SELECTED EXCERPT =>
_ _ _ _ _ _ _
Monitoring, Evaluation and Impact Assessment

Humane Society International / Global

conducting a dog population survey

Humane Society International has operated successful dog and cat welfare and population management programs around the world for more than a decade. Our Monitoring, Evaluation and Impact Assessment (MEIA) work helps us design and customize humane, effective and sustainable solutions to address companion animal welfare issues at a local or national level. Humanely reducing free-roaming dog and cat populations and improving their health and welfare requires locally tailored interventions supported by data and ongoing analysis. Over the years, HSI’s MEIA team has provided support to local animal welfare organizations and governments to integrate effective monitoring and evaluation practices into their programs.


What is MEIA?

Monitoring, Evaluation and Impact Assessment (MEIA) is a process of data collection, data analysis and the subsequent explanation of program results and recommendations. MEIA is essential in any dog or cat population management program to:

  • Design an evidence-based and effective program, ensuring sufficient budget planning and realistic goals, impacts and timelines.
  • Gain insight and understanding into the community’s knowledge of animal welfare, their attitude towards animals and their practices.
  • Monitor and evaluate the program with the latest scientific methods.
  • Determine whether the program achieves set objectives.
  • Enable program teams to adjust goals and focus based on data/evidence.
_ _ _ _ _ _ _
STORED DATA =>
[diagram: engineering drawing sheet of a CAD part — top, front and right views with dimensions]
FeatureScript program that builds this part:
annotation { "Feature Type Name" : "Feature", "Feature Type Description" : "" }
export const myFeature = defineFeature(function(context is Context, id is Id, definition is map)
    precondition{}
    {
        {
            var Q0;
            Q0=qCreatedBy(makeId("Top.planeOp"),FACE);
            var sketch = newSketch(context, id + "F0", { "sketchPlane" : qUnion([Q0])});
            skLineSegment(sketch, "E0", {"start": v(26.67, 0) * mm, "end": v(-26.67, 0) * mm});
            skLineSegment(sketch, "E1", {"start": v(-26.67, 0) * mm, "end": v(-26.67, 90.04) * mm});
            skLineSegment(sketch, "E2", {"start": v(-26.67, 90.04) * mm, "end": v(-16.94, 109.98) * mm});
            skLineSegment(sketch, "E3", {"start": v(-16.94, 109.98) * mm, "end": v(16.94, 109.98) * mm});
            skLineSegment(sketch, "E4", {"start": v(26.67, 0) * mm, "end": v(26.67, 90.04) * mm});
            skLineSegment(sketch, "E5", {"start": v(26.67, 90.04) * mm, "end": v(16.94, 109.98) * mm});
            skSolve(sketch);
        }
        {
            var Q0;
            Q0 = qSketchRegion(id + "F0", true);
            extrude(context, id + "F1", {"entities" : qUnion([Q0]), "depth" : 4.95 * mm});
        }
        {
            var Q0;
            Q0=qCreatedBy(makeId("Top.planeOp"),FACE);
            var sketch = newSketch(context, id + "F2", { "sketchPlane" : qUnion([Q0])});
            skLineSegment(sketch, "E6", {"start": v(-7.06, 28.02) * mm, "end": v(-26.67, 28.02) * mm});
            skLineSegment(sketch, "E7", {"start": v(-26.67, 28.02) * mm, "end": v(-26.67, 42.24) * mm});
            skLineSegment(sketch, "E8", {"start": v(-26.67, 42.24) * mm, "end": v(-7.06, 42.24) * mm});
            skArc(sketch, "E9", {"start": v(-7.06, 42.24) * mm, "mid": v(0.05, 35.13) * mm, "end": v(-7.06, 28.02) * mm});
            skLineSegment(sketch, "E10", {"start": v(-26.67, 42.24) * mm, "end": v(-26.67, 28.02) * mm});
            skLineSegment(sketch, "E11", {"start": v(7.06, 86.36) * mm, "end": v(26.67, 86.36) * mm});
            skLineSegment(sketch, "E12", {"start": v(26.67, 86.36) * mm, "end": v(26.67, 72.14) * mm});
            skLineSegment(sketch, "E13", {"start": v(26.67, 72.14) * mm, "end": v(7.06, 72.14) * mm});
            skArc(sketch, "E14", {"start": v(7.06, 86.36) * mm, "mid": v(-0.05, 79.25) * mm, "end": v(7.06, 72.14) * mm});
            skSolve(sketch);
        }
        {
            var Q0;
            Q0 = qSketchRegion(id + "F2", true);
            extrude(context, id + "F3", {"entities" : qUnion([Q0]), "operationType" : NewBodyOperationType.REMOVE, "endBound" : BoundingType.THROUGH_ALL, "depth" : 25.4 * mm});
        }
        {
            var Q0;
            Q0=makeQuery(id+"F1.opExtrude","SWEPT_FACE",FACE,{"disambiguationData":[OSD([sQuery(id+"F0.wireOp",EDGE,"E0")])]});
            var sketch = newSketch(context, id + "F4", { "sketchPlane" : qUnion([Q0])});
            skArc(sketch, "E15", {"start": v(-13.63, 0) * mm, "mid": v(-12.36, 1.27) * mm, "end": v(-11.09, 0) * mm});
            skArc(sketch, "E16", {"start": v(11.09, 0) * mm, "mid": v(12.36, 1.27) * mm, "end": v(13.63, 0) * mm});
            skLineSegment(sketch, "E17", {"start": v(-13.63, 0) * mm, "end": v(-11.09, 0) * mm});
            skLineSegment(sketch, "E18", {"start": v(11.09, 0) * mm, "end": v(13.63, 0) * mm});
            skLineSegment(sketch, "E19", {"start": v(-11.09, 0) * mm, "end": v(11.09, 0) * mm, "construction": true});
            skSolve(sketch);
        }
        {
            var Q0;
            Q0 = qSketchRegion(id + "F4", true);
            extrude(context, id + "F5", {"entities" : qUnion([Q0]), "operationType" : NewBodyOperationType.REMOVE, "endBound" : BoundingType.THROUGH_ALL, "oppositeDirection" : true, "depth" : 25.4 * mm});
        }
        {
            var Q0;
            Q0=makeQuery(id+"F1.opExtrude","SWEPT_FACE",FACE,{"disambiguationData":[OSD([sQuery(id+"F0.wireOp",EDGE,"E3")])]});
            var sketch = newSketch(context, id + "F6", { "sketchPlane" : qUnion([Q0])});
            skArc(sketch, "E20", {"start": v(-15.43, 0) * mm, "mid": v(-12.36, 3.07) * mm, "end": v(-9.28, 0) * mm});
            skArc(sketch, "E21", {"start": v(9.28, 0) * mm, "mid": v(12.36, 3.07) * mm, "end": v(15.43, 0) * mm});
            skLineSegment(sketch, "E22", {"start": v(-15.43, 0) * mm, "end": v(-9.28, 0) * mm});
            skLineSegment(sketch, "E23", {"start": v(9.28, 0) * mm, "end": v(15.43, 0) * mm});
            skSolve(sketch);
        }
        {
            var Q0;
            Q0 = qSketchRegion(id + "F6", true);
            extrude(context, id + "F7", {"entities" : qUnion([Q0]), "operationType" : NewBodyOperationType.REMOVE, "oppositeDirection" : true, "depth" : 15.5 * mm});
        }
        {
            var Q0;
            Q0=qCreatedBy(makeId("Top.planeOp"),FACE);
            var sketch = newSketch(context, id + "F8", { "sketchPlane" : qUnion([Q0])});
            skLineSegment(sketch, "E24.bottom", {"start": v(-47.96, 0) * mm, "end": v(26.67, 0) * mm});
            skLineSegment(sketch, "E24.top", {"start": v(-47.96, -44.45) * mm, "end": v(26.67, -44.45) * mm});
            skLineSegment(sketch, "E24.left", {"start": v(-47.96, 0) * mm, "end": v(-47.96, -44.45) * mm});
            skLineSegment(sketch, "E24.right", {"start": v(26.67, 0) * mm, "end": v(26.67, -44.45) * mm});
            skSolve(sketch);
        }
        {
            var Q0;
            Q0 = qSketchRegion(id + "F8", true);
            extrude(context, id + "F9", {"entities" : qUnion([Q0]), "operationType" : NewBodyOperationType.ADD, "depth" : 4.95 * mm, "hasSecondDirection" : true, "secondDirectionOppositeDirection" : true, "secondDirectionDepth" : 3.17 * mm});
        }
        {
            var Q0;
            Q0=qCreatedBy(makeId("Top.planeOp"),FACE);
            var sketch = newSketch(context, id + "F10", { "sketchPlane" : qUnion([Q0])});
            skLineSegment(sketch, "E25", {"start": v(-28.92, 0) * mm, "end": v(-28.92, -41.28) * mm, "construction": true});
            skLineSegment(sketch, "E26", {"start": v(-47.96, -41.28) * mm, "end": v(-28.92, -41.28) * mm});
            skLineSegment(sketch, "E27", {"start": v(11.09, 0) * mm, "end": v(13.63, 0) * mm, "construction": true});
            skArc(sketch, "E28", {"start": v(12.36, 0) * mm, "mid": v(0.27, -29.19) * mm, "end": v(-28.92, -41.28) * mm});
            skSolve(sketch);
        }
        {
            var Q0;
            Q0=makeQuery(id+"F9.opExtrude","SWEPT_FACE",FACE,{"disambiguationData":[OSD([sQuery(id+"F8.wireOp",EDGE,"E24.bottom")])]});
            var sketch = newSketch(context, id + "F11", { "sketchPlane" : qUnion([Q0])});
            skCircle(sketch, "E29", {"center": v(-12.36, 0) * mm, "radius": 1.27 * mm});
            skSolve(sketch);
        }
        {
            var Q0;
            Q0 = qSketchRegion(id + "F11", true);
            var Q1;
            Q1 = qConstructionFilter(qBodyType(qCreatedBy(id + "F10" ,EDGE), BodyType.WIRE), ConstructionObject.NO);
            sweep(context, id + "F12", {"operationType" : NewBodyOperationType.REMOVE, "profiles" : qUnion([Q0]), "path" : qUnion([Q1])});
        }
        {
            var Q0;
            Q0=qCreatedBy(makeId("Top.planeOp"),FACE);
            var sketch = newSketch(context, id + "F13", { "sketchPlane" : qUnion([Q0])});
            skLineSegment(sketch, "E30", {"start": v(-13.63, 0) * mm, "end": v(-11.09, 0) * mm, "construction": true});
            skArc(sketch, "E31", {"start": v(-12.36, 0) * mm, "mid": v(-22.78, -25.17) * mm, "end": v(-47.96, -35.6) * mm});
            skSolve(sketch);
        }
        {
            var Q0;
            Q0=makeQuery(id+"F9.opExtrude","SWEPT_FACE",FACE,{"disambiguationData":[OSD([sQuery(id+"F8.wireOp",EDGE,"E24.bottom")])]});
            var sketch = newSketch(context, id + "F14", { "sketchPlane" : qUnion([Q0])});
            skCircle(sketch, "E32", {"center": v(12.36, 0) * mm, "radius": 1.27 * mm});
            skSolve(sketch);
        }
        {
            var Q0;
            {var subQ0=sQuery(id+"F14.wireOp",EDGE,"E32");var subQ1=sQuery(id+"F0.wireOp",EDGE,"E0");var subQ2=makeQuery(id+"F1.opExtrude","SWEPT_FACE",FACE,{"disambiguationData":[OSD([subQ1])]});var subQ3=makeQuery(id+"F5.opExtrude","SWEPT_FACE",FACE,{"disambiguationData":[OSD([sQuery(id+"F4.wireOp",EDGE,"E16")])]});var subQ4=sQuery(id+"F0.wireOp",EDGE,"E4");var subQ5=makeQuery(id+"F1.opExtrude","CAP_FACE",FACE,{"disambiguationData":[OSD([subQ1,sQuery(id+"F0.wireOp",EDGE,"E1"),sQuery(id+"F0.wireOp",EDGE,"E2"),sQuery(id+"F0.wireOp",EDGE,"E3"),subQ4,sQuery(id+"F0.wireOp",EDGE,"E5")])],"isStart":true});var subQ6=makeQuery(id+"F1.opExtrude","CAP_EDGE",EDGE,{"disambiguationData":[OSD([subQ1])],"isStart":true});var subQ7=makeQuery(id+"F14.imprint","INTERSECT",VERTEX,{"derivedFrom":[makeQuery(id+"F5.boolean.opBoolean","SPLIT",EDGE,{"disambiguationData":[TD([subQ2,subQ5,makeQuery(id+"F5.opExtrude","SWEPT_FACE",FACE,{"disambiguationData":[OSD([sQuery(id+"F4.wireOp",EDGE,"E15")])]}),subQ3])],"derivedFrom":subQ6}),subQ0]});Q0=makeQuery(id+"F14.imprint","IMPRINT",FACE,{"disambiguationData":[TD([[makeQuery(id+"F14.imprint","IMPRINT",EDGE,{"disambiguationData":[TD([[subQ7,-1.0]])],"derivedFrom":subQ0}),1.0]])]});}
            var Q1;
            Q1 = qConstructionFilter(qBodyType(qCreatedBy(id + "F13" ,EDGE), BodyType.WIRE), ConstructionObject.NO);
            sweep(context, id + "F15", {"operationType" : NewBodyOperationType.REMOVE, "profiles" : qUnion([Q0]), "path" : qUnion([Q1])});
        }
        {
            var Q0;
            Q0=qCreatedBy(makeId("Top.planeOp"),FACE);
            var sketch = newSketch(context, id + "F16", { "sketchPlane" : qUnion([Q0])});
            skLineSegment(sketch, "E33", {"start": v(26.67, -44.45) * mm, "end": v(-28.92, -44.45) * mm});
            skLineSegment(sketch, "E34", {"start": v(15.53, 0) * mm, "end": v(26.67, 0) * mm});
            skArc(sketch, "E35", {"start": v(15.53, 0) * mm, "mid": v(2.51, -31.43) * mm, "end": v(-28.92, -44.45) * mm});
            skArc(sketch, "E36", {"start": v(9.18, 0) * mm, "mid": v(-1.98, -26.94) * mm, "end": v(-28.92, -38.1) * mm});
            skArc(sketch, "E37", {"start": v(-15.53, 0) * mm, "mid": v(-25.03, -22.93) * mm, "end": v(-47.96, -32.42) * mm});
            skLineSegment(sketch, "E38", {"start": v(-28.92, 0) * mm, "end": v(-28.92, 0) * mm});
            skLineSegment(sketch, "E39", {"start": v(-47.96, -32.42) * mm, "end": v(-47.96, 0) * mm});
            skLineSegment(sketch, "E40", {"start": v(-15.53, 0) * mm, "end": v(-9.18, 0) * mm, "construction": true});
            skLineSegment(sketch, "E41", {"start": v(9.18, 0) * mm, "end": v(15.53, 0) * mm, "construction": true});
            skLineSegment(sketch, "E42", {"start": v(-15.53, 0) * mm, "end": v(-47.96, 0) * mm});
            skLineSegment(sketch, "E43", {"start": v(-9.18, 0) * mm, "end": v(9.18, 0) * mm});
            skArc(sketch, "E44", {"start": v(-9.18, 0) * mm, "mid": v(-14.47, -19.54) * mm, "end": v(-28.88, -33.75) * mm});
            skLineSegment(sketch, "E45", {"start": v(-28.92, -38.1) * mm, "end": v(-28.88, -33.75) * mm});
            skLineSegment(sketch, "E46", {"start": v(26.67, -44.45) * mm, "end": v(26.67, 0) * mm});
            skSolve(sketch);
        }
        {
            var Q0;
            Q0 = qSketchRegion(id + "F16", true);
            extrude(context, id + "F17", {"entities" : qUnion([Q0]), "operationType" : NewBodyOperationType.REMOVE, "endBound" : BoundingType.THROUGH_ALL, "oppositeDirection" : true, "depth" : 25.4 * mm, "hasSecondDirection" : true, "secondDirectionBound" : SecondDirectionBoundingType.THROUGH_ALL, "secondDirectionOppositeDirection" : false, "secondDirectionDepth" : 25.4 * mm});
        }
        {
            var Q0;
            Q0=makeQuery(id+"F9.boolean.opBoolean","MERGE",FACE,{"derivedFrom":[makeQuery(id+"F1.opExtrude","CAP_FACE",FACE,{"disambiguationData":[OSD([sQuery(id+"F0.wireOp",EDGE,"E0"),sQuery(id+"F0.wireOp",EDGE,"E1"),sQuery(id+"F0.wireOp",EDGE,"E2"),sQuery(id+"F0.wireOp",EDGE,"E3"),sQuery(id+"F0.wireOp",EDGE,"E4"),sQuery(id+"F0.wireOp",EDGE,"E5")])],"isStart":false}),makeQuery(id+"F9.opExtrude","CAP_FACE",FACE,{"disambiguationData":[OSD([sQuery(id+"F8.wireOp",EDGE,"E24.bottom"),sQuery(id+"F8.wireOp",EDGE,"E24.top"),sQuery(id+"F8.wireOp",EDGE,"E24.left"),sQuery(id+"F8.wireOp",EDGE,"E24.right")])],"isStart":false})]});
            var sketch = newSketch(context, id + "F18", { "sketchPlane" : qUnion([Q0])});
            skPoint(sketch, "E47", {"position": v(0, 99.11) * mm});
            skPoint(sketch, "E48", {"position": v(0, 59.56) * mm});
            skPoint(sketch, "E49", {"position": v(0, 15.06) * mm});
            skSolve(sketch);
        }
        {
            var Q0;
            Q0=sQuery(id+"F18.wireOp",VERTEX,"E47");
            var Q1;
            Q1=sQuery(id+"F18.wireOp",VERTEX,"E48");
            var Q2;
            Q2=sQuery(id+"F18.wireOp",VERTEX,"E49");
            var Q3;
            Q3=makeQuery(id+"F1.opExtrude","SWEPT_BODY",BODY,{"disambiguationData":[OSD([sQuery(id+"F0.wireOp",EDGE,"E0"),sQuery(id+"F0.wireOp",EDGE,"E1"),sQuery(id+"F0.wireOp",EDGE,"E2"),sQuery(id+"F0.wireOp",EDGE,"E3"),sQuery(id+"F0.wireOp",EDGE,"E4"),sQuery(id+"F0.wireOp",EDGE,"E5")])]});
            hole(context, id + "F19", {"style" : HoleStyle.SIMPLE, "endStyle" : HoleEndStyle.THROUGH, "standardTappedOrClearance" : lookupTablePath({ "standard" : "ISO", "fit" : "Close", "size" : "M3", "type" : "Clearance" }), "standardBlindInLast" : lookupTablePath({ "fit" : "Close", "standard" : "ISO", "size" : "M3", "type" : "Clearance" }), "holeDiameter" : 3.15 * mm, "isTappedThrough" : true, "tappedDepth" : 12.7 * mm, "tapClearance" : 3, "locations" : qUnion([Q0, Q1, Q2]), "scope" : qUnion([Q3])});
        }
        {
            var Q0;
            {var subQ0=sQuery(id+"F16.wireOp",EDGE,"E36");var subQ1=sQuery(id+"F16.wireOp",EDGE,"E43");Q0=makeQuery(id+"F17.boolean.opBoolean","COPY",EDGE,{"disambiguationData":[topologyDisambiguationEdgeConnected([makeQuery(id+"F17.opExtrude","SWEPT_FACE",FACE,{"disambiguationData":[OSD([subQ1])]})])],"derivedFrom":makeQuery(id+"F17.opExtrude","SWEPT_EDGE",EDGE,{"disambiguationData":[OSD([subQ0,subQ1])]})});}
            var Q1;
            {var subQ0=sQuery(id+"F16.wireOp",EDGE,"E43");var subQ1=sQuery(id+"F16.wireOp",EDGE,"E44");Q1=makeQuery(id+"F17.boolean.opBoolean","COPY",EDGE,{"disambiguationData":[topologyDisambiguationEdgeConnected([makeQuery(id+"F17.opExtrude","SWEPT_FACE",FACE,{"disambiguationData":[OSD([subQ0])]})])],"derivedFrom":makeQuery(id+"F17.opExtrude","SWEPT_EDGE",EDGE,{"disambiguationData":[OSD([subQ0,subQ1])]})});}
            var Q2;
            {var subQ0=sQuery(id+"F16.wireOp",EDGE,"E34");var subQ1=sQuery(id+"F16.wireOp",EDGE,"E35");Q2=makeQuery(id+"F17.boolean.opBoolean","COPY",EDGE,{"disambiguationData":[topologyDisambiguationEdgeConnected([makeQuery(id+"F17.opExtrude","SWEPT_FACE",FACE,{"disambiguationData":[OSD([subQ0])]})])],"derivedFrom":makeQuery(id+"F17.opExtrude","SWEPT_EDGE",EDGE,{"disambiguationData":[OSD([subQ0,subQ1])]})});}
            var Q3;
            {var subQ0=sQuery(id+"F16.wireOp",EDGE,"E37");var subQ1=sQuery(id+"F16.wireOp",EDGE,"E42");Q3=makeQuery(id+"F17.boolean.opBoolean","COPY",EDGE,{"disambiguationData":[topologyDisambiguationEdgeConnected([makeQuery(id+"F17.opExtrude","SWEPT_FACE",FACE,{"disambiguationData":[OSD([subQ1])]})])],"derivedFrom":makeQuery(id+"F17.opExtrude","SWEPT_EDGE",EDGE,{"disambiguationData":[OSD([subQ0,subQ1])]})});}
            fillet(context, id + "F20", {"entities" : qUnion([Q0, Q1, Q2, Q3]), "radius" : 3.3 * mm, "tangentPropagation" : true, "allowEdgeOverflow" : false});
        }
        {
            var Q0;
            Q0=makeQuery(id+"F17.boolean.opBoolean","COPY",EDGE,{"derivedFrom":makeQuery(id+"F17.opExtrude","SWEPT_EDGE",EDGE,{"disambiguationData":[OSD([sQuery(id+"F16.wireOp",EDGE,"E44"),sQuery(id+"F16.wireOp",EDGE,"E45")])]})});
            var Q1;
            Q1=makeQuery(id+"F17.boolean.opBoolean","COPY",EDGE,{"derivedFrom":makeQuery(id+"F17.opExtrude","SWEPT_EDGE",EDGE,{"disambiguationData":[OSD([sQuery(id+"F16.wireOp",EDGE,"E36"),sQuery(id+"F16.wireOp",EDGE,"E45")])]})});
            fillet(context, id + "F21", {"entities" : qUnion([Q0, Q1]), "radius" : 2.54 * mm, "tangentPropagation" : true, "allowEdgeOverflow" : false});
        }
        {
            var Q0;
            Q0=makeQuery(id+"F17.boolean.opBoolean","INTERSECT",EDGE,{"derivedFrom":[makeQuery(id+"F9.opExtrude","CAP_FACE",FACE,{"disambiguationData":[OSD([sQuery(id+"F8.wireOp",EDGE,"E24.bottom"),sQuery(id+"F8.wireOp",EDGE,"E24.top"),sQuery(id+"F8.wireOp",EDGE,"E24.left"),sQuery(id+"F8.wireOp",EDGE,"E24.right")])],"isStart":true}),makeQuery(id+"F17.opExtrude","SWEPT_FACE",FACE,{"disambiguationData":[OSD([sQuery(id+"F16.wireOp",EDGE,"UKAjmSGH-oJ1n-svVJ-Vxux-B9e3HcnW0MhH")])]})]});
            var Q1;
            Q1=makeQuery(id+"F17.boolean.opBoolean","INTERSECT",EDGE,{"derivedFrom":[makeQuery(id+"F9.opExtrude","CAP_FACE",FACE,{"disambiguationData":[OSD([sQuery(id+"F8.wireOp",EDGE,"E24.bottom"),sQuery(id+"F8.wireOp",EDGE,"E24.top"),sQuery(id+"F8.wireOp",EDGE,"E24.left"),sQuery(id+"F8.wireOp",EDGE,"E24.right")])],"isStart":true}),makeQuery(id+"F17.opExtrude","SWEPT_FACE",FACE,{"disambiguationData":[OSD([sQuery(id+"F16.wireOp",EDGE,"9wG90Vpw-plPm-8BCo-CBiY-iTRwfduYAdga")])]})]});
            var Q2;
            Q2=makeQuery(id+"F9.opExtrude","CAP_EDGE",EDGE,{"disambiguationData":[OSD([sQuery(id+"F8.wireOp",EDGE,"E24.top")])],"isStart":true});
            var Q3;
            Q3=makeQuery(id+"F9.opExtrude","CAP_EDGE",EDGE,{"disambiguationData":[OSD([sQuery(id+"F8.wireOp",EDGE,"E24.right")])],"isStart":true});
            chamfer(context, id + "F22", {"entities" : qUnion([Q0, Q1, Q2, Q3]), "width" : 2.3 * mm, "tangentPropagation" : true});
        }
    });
_ _ _ _ _ _ _
REQUIREMENT => Reproduce, without alteration, the stretch of the MEIA text from "Humane Society International /" through "What is MEIA?".

WORKED SOLUTION =>
Humane Society International / Global

conducting a dog population survey

Humane Society International has operated successful dog and cat welfare and population management programs around the world for more than a decade. Our Monitoring, Evaluation and Impact Assessment (MEIA) work helps us design and customize humane, effective and sustainable solutions to address companion animal welfare issues at a local or national level. Humanely reducing free-roaming dog and cat populations and improving their health and welfare requires locally tailored interventions supported by data and ongoing analysis. Over the years, HSI’s MEIA team has provided support to local animal welfare organizations and governments to integrate effective monitoring and evaluation practices into their programs.


What is MEIA?